=== SELECTED EXTRACT ===

Architectural space could reach new heights as an art form if explored in full autonomy of any functional purpose?

To actually build a space whose purpose is to prove the artistic worthiness of a functionless space is contradictory, not to mention expensive.

Drawing, though evidently limited to flat 2Ds, can:

Walk you through spaces without actual need to build them;

Fruitfully excite your imagination. Precisely in the way a book excites you more than a movie – because it forces your mind to create itself a complete 3D model of a particular space out of the partial image the eyes meet. Therefore no two persons will ever see the same drawing in the same way. The viewer is an integral part of the drawing.

  1. Mars, the perfect place.

Because Mars is wonderful. It is empty, clean, free, windy, mysterious, red. Earth is that little dot on the sky.

It is so far as to make us almost sure we will never touch it. And it is so close, as we perceive it with its boulders and dust and sand and pale sky though the eyes of the Mars rovers, as to allow us to recognize it. To understand it as a place where, yes, we can be.

Because the functions of any Mars settlement, be it made by near-future humans or by far-future post-humans or by the famous little green local cousins of humans are so, so, so completely obscure to us – answering to an unknown society in an unknown environment - as to become totally, completely, absolutely irrelevant. Therefore we can read the architectural space of such a place as pure art.

Because a special relationship can be created with the powerful landscape, in a way we can’t do anymore but in rare isolated projects far from our schizophrenic urban conglomerates.

  1. The freedom to explore Mars is the freedom to explore your own inner world.

Because both are unknown, endless, full of surprises, immensely far and very close.

=== RAW DATA ===

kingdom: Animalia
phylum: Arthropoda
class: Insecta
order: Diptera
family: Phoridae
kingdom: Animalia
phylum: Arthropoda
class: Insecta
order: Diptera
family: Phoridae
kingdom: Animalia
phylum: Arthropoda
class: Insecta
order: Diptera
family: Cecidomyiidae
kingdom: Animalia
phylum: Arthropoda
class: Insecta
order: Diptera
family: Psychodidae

===
=== RAW DATA ===

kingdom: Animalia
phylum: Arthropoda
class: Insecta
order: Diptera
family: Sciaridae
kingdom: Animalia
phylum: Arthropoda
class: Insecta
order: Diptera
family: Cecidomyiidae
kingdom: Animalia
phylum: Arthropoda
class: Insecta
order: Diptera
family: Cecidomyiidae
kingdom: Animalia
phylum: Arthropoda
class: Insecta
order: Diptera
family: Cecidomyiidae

===

### WHAT YOU NEED TO DO
**1)** In the Mars architecture text, shorten the paragraph that begins "Because the functions of any Mars settlement" and keep its main facts.
**2)** From the Mars architecture text, quote everything from "Because the functions" down to "and very close.".
**3)** In one to three sentences, explain why the Mars architecture text says no two persons will ever see the same drawing in the same way.

### ANSWER LIST
**1)** Any Mars settlement, whether built by near-future humans, far-future post-humans or little green locals, would serve an unknown society in an unknown environment. Its functions are so obscure to us that they become irrelevant, so we can read its architectural space as pure art.

**2)**
Because the functions of any Mars settlement, be it made by near-future humans or by far-future post-humans or by the famous little green local cousins of humans are so, so, so completely obscure to us – answering to an unknown society in an unknown environment - as to become totally, completely, absolutely irrelevant. Therefore we can read the architectural space of such a place as pure art.

Because a special relationship can be created with the powerful landscape, in a way we can’t do anymore but in rare isolated projects far from our schizophrenic urban conglomerates.

  1. The freedom to explore Mars is the freedom to explore your own inner world.

Because both are unknown, endless, full of surprises, immensely far and very close.

**3)** A drawing forces the viewer's mind to create a complete 3D model of a space from the partial image the eyes meet, much as a book does more than a movie. Because each viewer builds that space in their own mind, the viewer becomes an integral part of the drawing.